BACKGROUND & AIMS: Pancreatic stellate cells have been characterized as the major source of extracellular matrix and cytokine production in the pancreas. This study showed that pancreatic stellate cells have a phagocytic function.

METHODS

The morphological features of periacinar phagocytic cells were investigated by immunohistochemically staining serial sections of the pancreas from male WBN/Kob rats and an animal model of acute pancreatitis for glial fibrillary acidic protein and alpha-smooth muscle actin. Pancreatic stellate cells were assayed for phagocytic activity by incubating them with senescent polymorphonuclear neutrophils or fluorescence-labeled latex beads in the presence or absence of cytokines, growth factors, and peroxisome proliferator-activated receptor gamma ligand. The role of CD36 and peroxisome proliferator-activated receptor gamma in phagocytosis was investigated by blocking endogenous CD36 and peroxisome proliferator-activated receptor gamma activity with anti-CD36 antibody and peroxisome proliferator-activated receptor gamma small interfering RNAs, respectively.

RESULTS

Phagocytic cells were observed in areas of inflammation, and they were identical to the glial fibrillary acidic protein-positive and alpha-smooth muscle actin-positive cells, thus suggesting that they were pancreatic stellate cells. Aged polymorphonuclear neutrophils were ingested into the cytoplasm of the pancreatic stellate cells. Transforming growth factor beta, tumor necrosis factor alpha, and interleukin 1beta decreased the phagocytic activity of pancreatic stellate cells, whereas troglitazone induced a dose-dependent increase in both phagocytic activity and expression of CD36. Blockade of CD36 reduced troglitazone-induced phagocytosis.
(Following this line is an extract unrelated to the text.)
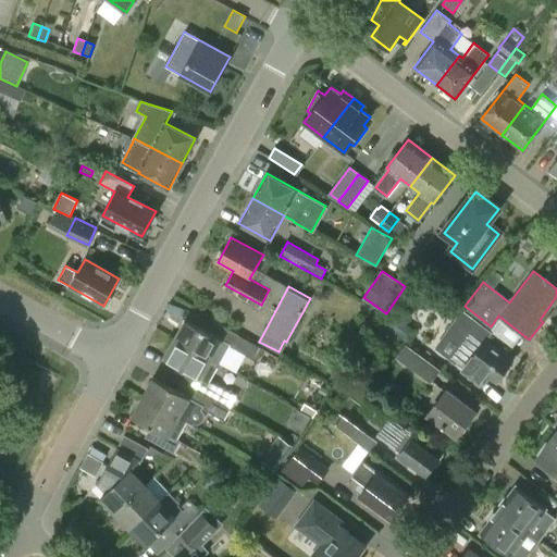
[(382,324),(408,343),(416,332),(390,313),(382,324)]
Silencing of the peroxisome proliferator-activated receptor gamma gene decreased phagocytosis and expression of CD36.

CONCLUSIONS

Pancreatic stellate cells act as resident phagocytic cells, and CD36 promotes troglitazone-induced phagocytic activity via peroxisome proliferator-activated receptor gamma transactivation. Because phagocytosis is essential to limit the extent of inflammation, enhancement of phagocytic activity may provide an important approach to the treatment of pancreatic diseases.